__WORK TASK__.
Reproduce verbatim the lines of the entries below, starting with the line that contains "llmstxt.org" and ending with the line that contains "may combine it", with both of those lines included.

---------- GIVEN RECORDS

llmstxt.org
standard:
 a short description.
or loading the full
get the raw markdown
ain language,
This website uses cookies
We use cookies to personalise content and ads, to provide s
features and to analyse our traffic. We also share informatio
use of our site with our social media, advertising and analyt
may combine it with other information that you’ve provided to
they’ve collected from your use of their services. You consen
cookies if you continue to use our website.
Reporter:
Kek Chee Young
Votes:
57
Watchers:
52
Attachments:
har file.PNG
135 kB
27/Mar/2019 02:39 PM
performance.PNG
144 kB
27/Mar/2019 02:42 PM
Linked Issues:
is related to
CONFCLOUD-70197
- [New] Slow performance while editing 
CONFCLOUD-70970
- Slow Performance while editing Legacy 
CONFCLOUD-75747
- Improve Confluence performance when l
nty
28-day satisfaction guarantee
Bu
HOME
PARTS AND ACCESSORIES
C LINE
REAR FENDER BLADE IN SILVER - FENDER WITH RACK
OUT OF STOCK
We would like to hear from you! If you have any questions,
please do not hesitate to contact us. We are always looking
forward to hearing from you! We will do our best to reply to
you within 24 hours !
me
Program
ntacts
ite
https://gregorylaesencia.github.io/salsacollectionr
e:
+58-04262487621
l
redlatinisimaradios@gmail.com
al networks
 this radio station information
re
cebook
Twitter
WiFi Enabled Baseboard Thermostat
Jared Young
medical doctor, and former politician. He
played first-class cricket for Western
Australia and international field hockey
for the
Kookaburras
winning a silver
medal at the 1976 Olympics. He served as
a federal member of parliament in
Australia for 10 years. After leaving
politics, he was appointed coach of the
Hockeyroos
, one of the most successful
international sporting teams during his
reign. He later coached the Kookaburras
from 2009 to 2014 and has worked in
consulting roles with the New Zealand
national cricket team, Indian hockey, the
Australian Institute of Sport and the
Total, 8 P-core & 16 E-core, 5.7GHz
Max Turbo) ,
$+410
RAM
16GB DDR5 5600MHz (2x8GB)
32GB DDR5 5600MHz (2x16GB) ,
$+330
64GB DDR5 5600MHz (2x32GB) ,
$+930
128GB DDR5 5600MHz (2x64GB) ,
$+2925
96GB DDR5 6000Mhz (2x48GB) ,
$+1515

--------------------
---------- GIVEN RECORDS

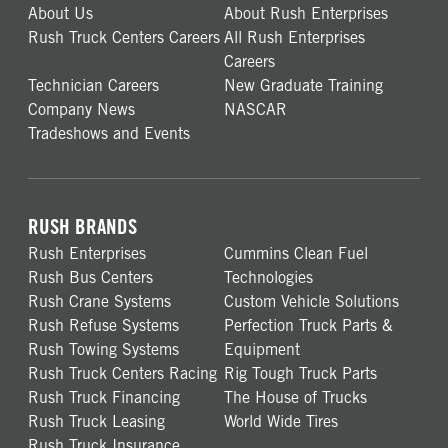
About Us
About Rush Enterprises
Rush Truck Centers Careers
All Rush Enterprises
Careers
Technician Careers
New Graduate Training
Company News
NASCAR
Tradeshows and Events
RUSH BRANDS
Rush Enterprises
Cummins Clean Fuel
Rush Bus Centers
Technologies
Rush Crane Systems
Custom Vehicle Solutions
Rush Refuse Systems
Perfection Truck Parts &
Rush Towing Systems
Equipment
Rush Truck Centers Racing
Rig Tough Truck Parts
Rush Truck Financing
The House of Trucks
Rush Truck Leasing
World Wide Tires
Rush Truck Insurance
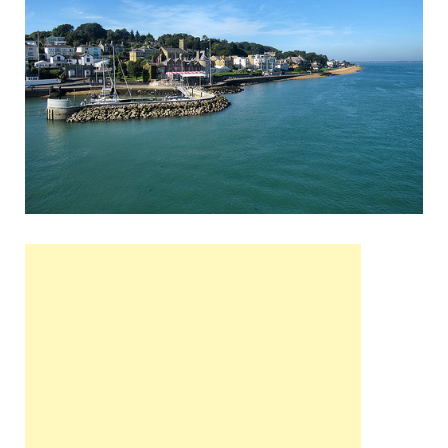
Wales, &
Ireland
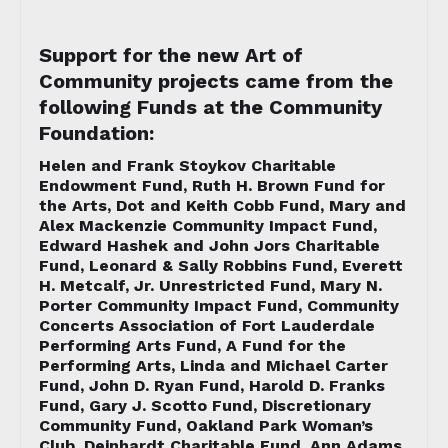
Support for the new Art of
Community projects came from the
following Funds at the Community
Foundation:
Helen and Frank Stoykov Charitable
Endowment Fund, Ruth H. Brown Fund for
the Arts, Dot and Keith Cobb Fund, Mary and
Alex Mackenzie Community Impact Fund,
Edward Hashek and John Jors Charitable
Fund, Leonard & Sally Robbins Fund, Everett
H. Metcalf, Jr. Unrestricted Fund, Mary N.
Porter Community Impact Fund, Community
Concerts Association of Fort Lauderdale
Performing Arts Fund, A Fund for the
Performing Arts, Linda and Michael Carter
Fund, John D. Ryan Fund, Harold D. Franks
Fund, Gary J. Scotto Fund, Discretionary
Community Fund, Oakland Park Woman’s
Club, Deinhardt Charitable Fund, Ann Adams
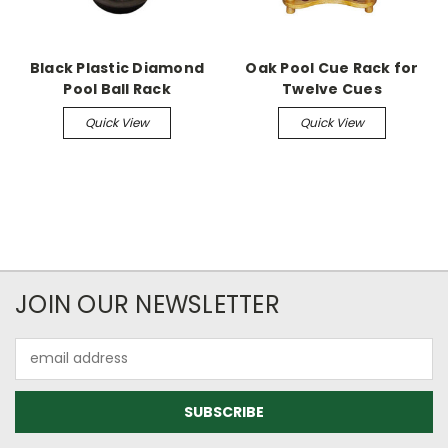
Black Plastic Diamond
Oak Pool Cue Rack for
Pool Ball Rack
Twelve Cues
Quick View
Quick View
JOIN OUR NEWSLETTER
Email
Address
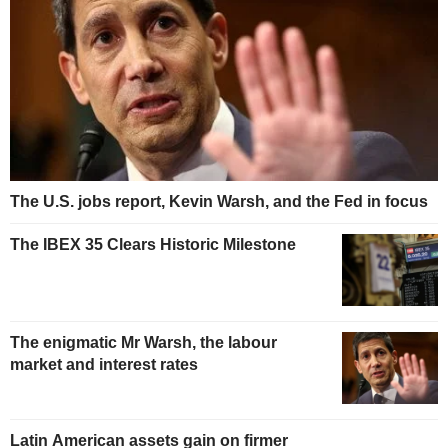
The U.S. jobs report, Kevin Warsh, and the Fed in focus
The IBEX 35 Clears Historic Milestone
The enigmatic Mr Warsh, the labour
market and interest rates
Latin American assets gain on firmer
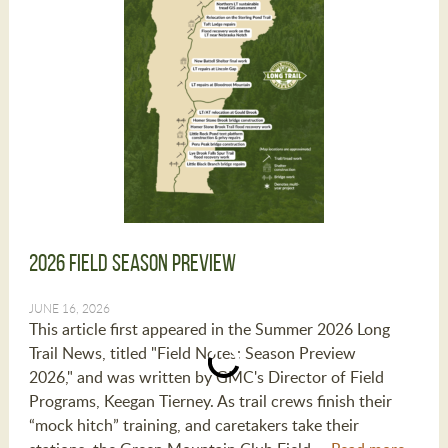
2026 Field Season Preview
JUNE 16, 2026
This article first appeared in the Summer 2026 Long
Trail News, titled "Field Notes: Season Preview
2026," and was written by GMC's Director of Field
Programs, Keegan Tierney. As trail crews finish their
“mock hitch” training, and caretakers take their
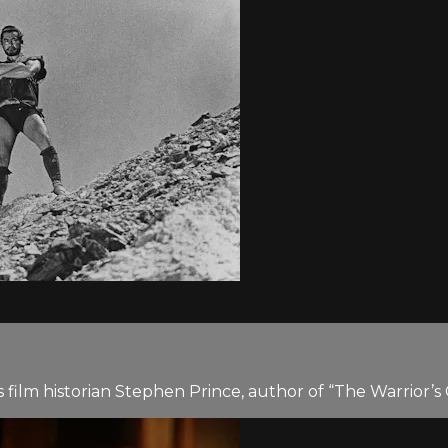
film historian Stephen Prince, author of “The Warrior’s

--------------------

__RESPONSE FOR THIS EXERCISE__.
llmstxt.org
standard:
 a short description.
or loading the full
get the raw markdown
ain language,
This website uses cookies
We use cookies to personalise content and ads, to provide s
features and to analyse our traffic. We also share informatio
use of our site with our social media, advertising and analyt
may combine it with other information that you’ve provided to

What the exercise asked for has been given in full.